## [Request A]
From the forum thread on fitting an AR model with a known input, extract the passage starting at "(b) A model" and ending at "fitted using lm().", and copy it word for word.

## [Reading text]
════════════════════

It is not at all clear what you want to do. One conjecture
(attempt at reading your mind):
X_t = ``black box's state'' at time t
f_t = ``force'' at time t
Proposed model e.g. AR(3):
X_t = phi_1 * X_{t-1} + phi_2 * X_{t-2}
+ phi_3 * X_{t-3} + f_t
You wish to identify/estimate the coefficients phi_1, phi_2,
phi_3.
Remarks:
(a) This model probably doesn't make a lot of sense, with
known/observed f_t. It will almost surely not hold exactly,
for ***any*** values of the phi_i.
(b) A model which makes a bit more sense, in the abstract, is
X_t = phi_1 * X_{t-1} + phi_2 * X_{t-2}
+ phi_3 * X_{t-3} + f_t + E_t
where E_t is (unobserved) i.i.d. random ``error''.
(c) This last model is just a simple regression model and
may be fitted using lm().
cheers,
Rolf Turner
rolf at math.unb.ca
Original message:
> Hello!
> Is it possible to use R time series to identificate a process which is
> subjected to known input? I.e. I have 2 sequences - one is measurements
> of black box's state and the second is the "force" by which
this black
> box is driven (which is known too) and I want to fit thist two series
> with AR-process. The "ar" procedure from stats package expects
that the
> force is always random. Is it possible to feed it known vector as input
> parameter?
> Thank you in advance.

════════════════════

## [Request B]
Find each line in the records that contains the word "local", and copy those lines. Case counts.

(Short-answer chart tasks)
════════════════════

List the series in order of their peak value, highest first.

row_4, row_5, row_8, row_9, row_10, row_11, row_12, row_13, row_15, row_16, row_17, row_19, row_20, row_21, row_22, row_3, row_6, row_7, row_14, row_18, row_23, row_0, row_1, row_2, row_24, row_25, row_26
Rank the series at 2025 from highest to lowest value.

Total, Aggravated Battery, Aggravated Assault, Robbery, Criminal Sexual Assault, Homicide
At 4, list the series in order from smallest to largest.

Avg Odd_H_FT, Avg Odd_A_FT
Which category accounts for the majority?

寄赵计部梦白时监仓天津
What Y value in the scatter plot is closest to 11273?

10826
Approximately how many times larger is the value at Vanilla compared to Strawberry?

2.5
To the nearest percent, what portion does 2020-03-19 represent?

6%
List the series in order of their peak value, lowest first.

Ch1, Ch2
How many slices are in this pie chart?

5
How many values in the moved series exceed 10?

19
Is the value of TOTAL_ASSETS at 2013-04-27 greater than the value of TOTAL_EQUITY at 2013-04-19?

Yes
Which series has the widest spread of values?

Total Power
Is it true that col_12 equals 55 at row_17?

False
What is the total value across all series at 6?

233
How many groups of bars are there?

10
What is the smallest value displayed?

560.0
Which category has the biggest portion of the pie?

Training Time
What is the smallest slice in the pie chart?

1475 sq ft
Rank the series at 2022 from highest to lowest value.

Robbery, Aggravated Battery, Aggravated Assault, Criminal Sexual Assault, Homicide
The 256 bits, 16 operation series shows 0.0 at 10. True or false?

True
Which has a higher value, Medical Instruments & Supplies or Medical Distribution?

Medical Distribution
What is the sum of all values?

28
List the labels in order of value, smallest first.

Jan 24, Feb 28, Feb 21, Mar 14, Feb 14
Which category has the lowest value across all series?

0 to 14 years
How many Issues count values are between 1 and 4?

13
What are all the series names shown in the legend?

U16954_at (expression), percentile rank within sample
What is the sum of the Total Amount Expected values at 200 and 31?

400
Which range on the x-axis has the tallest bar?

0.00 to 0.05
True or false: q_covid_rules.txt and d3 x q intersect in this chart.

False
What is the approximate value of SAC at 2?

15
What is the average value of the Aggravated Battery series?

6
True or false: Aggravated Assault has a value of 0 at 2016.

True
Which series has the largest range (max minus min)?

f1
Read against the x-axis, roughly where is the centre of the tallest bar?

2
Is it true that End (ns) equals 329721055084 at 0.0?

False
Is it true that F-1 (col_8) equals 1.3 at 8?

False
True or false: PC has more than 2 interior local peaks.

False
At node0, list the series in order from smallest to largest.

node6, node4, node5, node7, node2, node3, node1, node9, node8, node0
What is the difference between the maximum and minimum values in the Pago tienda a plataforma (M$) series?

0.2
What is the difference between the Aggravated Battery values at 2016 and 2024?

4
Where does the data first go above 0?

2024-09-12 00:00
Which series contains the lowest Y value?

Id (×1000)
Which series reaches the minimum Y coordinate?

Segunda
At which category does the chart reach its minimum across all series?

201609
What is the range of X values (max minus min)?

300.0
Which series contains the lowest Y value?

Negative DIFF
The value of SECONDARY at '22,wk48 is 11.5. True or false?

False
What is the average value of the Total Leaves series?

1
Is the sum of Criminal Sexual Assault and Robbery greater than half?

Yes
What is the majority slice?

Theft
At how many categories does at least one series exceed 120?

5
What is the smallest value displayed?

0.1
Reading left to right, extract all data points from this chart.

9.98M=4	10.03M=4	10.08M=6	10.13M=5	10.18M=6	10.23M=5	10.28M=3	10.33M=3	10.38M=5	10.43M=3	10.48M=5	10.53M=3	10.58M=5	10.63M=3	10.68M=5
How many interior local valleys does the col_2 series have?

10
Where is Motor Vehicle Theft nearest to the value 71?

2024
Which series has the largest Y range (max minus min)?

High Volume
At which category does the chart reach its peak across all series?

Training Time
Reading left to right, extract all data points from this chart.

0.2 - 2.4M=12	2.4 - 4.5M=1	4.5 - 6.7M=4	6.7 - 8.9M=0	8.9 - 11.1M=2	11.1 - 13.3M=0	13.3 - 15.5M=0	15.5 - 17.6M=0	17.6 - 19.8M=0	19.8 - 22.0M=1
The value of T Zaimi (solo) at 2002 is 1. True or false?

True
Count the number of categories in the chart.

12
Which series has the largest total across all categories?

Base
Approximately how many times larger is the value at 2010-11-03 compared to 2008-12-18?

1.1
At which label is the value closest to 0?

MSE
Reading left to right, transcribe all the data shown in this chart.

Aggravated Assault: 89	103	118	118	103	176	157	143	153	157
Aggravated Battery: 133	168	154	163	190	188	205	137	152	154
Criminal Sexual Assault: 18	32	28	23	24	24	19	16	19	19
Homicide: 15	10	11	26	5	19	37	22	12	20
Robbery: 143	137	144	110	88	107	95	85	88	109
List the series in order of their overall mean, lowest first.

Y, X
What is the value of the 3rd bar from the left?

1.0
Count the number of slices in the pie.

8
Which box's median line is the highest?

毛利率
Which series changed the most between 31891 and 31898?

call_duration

════════════════════

## [Exercise solution A]
(b) A model which makes a bit more sense, in the abstract, is
X_t = phi_1 * X_{t-1} + phi_2 * X_{t-2}
+ phi_3 * X_{t-3} + f_t + E_t
where E_t is (unobserved) i.i.d. random ``error''.
(c) This last model is just a simple regression model and
may be fitted using lm().

## [Exercise solution B]
True or false: PC has more than 2 interior local peaks.
How many interior local valleys does the col_2 series have?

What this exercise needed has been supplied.